We thus come back to our starting-point. While there are close relations, psychological and logical, between the scientific study of the ascertained facts of illusion and the philosophic determination of what is illusory in knowledge as a whole, the two domains must be clearly distinguished. On purely scientific ground we cannot answer the question, "How far does illusion extend?" The solution of this question must be handed over to the philosopher, as one aspect of his problem of cognition.

One or two remarks may, perhaps, be hazarded in concluding this account of the relation of the scientific to the philosophic problem of illusion. Science, as we have seen, takes its stand on a stable consensus, a body of commonly accepted belief. And this being so, it would seem to follow, that so far as she is allowed to interest herself in philosophic questions, she will naturally be disposed to ask, What beliefs are shared in by all minds, so far as normal and developed?
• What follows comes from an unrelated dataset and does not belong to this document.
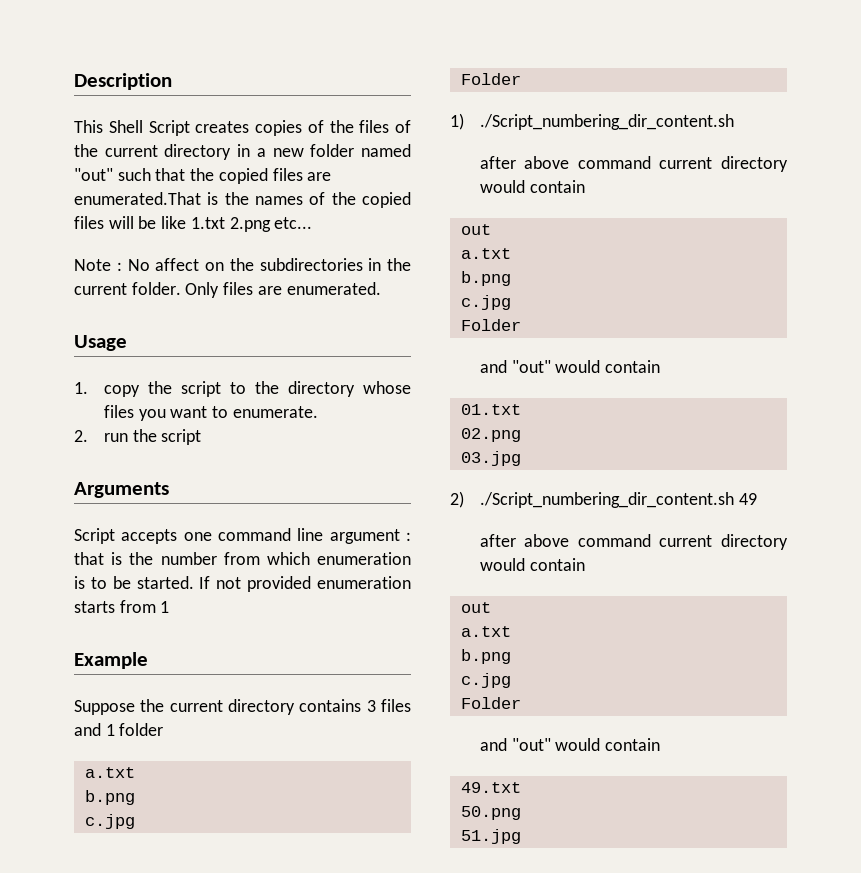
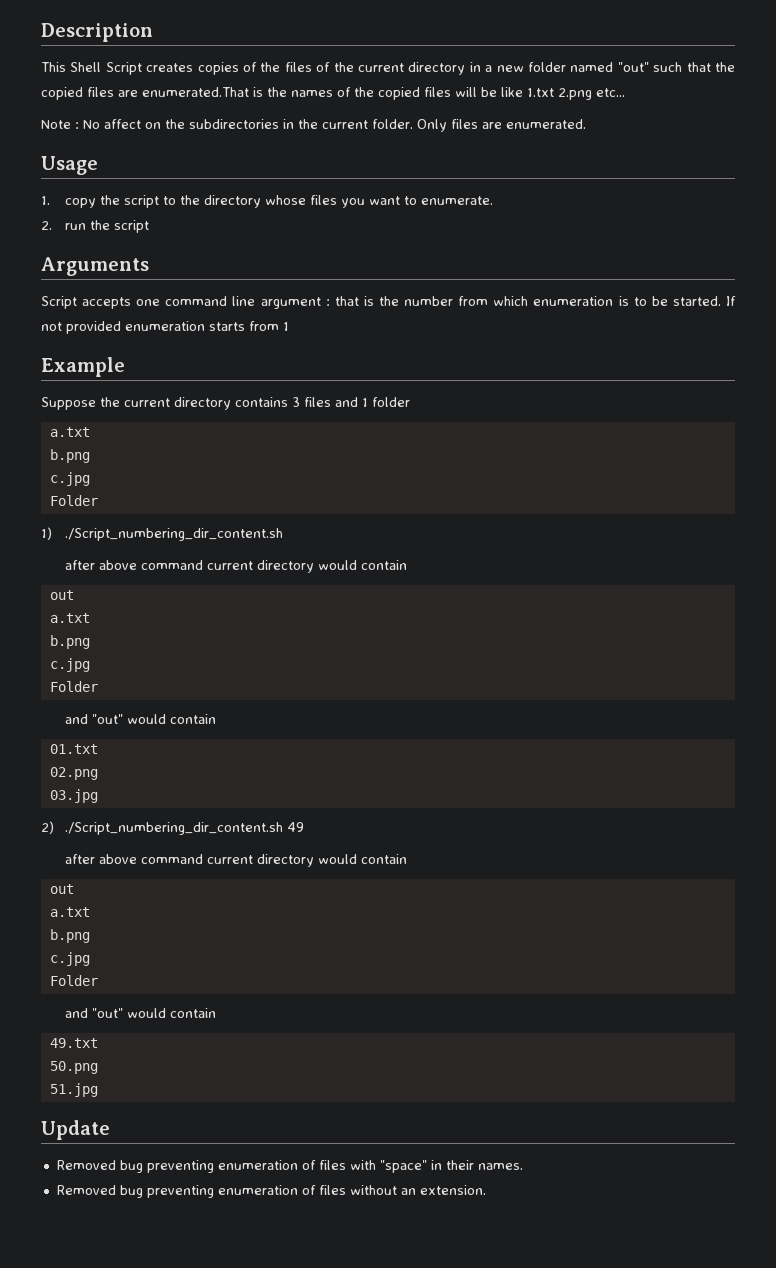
(521, 836) none -> [41,1120,110,1140] [56,1160,523,1173] [56,1185,486,1198] // Update // Removed bug preventing enumeration of files with "space" in their names. // Removed bug preventing enumeration of files without an extension.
In other words, she will be inclined to look at universality as the main thing to be determined in the region of philosophic inquiry. The metaphysical sceptic, fond of daring exploits, may break up as many accepted ideas as he likes into illusory debris, provided only he has some bit of reality left to take his stand on. Meanwhile, the scientific mind, here agreeing with the practical mind, will ask, "Will the beliefs thus said to be capable of being shown to be illusory ever cease to exercise their hold on men's minds, including that of the iconoclast himself? Is the mode of demonstration of such a kind as to be likely ever to materially weaken the common-sense 'intuition'?"